Addison’s disease and Cushing’s syndrome can be both classified as disorders of adrenal glands. The latter has a capacity for secreting a number of hormones crucial for the human body. Those specific hormones include such important compounds as cortisol, aldosterone, and epinephrine (Tiemensma et al., 2011). Addison’s disease and Cushing’s syndrome affect adrenal glands in such a way that those diseases can become lethal if a patient does not receive the required treatment.
However, there are differences in terms of nursing, medical management, and interventions for the patients with Addison’s disease and Cushing’s syndrome. Cushing’s syndrome is usually managed by the use of corticosteroid medications, but nurses should monitor such symptoms as “moon face” (acne, blemishes, and oiliness), anxiety and disturbance, skin ulcers, and obesity of a central type, which indicate the problems with surpassing of adrenal hormones (Lewis, Dirksen, Heitkemper, & Bucher, 2014).

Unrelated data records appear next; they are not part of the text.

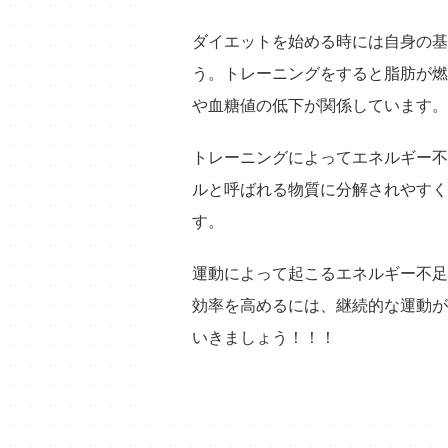
ダイエットを始める時には自身の基
う。トレーニングをすると脂肪が燃
や血糖値の低下が関係しています。
トレーニングによってエネルギー不
ルと呼ばれる物質に分解されやすく
す。
運動によって起こるエネルギー不足
効率を高めるには、継続的な運動が
いきましょう！！！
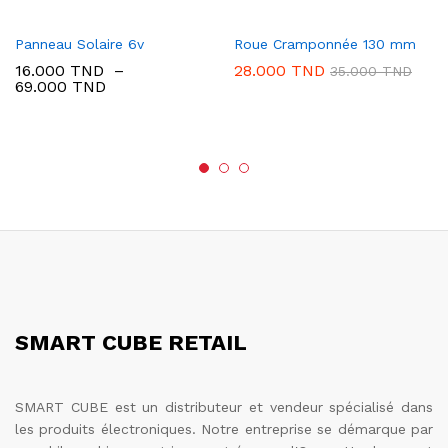
Panneau Solaire 6v
Roue Cramponnée 130 mm
16.000
TND
–
28.000
TND
35.000
TND
Plage
69.000
TND
de
prix :
16.000 TND
à
69.000 TND
SMART CUBE RETAIL
SMART CUBE est un distributeur et vendeur spécialisé dans
les produits électroniques. Notre entreprise se démarque par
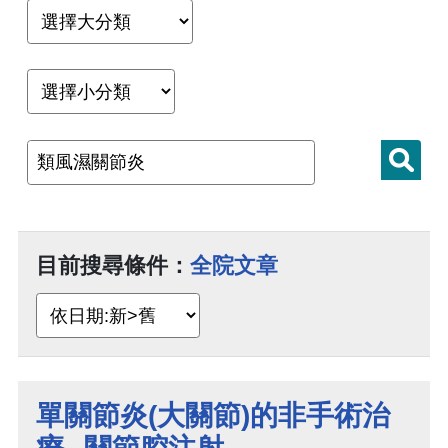
目前搜尋條件：
全院文章
單關節炎(大關節)的非手術治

In the case of Addison’s disease, the adrenal hormone quantity is insufficient. Thus, nurses should monitor such symptoms as nausea and vomiting and give special consideration for nutrition management and keeping such patients hydrated.
Lewis, S. L., Dirksen, S. R., Heitkemper, M. M., & Bucher, L. (2014). Medical-Surgical Nursing. New York, NY: Elsevier Health Sciences.
Tiemensma, J., Kaptein, A. A., Pereira, A. M., Smit, J. W., Romijn, J. A., & Biermasz, N. R. (2011). Negative Illness Perceptions Are Associated with Impaired quality of Life in Patients after Long-Term Remission of Cushing’s Syndrome. European Journal of Endocrinology, 165(4), 527-535.